[Task instructions]
Would you please copy only the lines from the line that contains "left front paw: (96, 193)" to the end of the data below, exactly, leaving every picture out?

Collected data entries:

┏━━

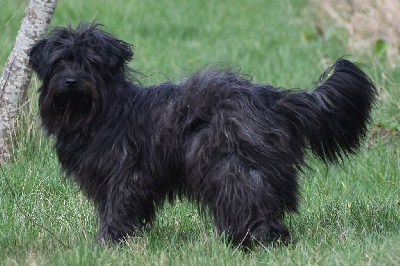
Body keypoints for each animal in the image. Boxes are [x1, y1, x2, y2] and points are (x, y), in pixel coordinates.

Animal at [29, 21, 376, 247]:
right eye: (60, 61)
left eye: (90, 63)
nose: (71, 81)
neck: (101, 111)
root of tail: (271, 98)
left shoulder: (127, 173)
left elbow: (118, 206)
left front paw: (108, 242)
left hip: (232, 164)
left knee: (253, 199)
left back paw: (259, 241)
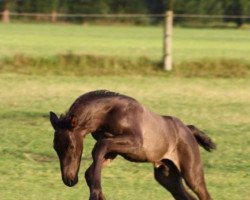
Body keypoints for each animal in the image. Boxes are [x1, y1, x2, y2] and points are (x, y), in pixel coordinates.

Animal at [48, 90, 215, 199]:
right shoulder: (113, 151)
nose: (69, 180)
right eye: (55, 147)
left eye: (71, 146)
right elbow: (94, 163)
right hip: (167, 177)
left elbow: (99, 147)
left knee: (204, 194)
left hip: (191, 173)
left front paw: (96, 193)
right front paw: (99, 194)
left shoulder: (136, 142)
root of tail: (187, 129)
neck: (109, 114)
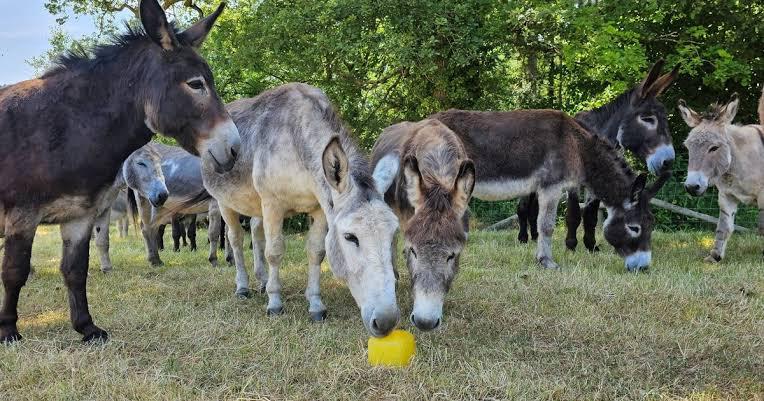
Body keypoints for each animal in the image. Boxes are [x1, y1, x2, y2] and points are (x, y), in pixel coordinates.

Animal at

┗━━

[Written answer]
left front paw: (96, 193)
right front paw: (99, 194)
left shoulder: (136, 142)
root of tail: (187, 129)
neck: (109, 114)
Body keypoints for each animal in the image. Boxes are [x1, y1, x2, y2] and points are (x, y), in pixel coordinates.

Animal at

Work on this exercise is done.